Generally, corporate directors and officers will not be held individually liable for torts or crimes committed by the corporation solely by virtue of their status as corporate directors and officers. However, personal liability for corporate liability may attach when the individual’s conduct causes a violation of a law or regulation. A director or officer likely will be found personally liable for corporate torts where the director or officer actively participated or acquiesced in the commission of the tort. In many cases, a key issue is whether the director or officer was the “central figure” in a wrongful activity or scheme. Liability also may attach upon proof that the corporation was under the direction or control of the officer or director when the tort was committed. The degree of involvement in the tortious act often dictates whether a court will pierce the corporate veil and impose personal liability. Another factor is whether the director or officer knew or had reason to know of the wrongful conduct or activity.
An officer can be held personally liable for injuries sustained by persons to whom the corporation owes a duty of care when the corporation has delegated that duty to the officer.
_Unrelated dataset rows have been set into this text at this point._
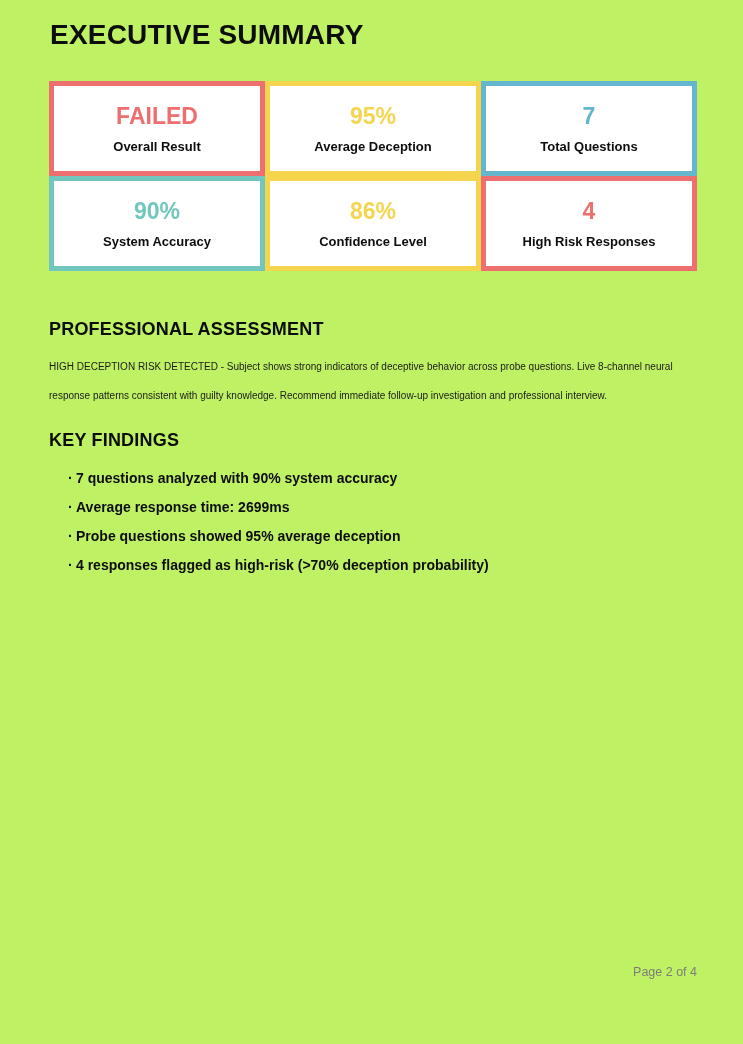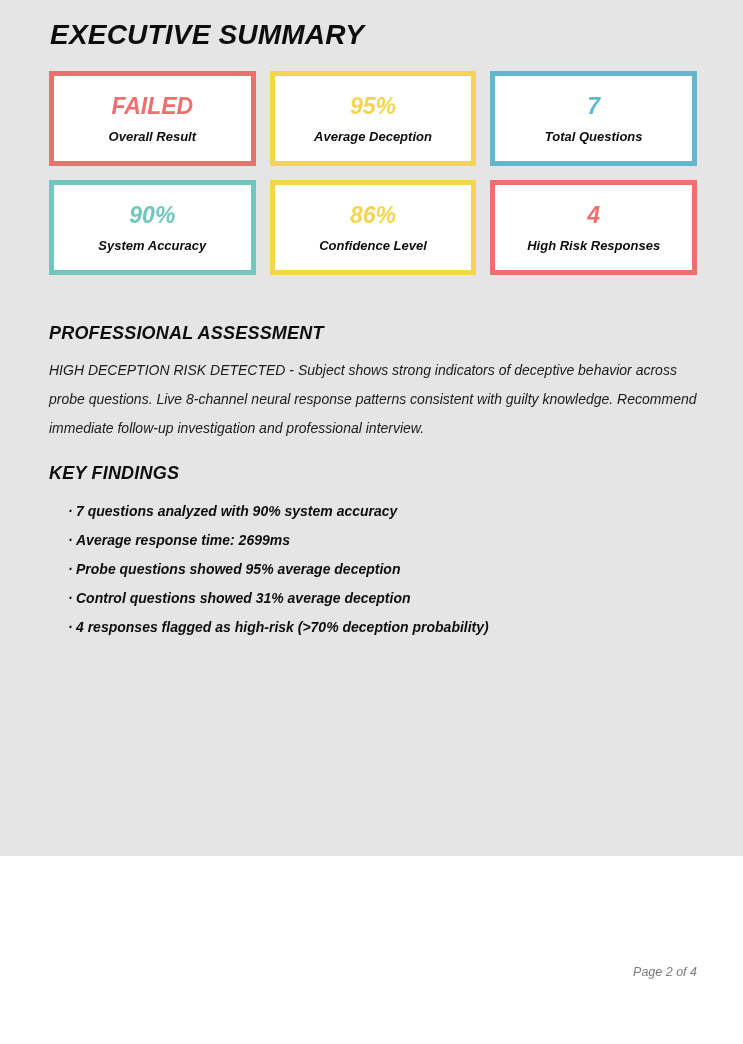--- a/index.html
+++ b/index.html
@@ -5,41 +5,39 @@
   * { margin: 0; padding: 0; box-sizing: border-box; }
   html, body { background: #ffffff; }
   body {
     width: 743px; height: 1044px;
     font-family: "Liberation Sans", "DejaVu Sans", sans-serif;
     color: #111111;
     position: relative;
     overflow: hidden;
   }
   .page {
-    width: 743px; height: 856px;
+    width: 743px; height: 1044px;
     position: relative;
-    background: #e5e5e5;
-    font-style: italic;
+    background: #bef264;
   }
   .content {
     padding: 21px 46px 0 49px; 
   }
   .doc-title {
     font-size: 28px;
     font-weight: bold;
     letter-spacing: 0.2px;
     color: #0d0d0d;
     line-height: 28px;
     margin-left: 1px;
   }
   .cards-grid {
-    margin-top: 22px;
+    margin-top: 32px;
     display: grid;
     grid-template-columns: repeat(3, 1fr);
-    gap: 14px;
   }
   .stat-card {
     height: 95px;
     border: 5px solid #cccccc;
     background: #ffffff;
     display: flex;
     flex-direction: column;
     align-items: center;
     justify-content: center;
     text-align: center;
@@ -59,21 +57,21 @@
   .section-heading {
     font-size: 18px;
     font-weight: bold;
     letter-spacing: 0.2px;
     color: #0d0d0d;
     line-height: 21px;
   }
   .section-assessment { margin-top: 48px; }
   .assessment-body {
     margin-top: 12px;
-    font-size: 14px;
+    font-size: 10px;
     line-height: 29px;
     color: #1a1a1a;
     width: 650px;
   }
   .section-findings { margin-top: 20px; }
   .findings-list {
     list-style: none;
     margin-top: 13px;
     padding-left: 19px;
   }
@@ -150,23 +148,20 @@
         <li>
           <span class="bullet-glyph">·</span><span>7 questions analyzed with 90% system accuracy</span>
         </li>
         <li>
           <span class="bullet-glyph">·</span><span>Average response time: 2699ms</span>
         </li>
         <li>
           <span class="bullet-glyph">·</span><span>Probe questions showed 95% average deception</span>
         </li>
         <li>
-          <span class="bullet-glyph">·</span><span>Control questions showed 31% average deception</span>
-        </li>
-        <li>
           <span class="bullet-glyph">·</span><span>4 responses flagged as high-risk (&gt;70% deception probability)</span>
         </li>
       </ul>
     </div>
 
   </div>
 
   <div class="page-footer">Page 2 of 4</div>
 </div>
In Texas, corporate officers were absolved of any personal liability for injuries sustained by company employees where the corporation was not functioning as the officers’ alter ego. Additionally, there was insufficient proof that the officers had breached the delegated duty of care other than the duty to provide the employees with a safe workplace.
A corporation can be held liable for torts and wrongful criminal acts committed by directors, officers, and employees who are acting within the scope of their corporate authority. There are numerous federal laws under which directors and officers may be held both criminally and civilly liable, such as the Racketeer Influenced and Corrupt Organizations Act and the Sherman Anti-Trust Act.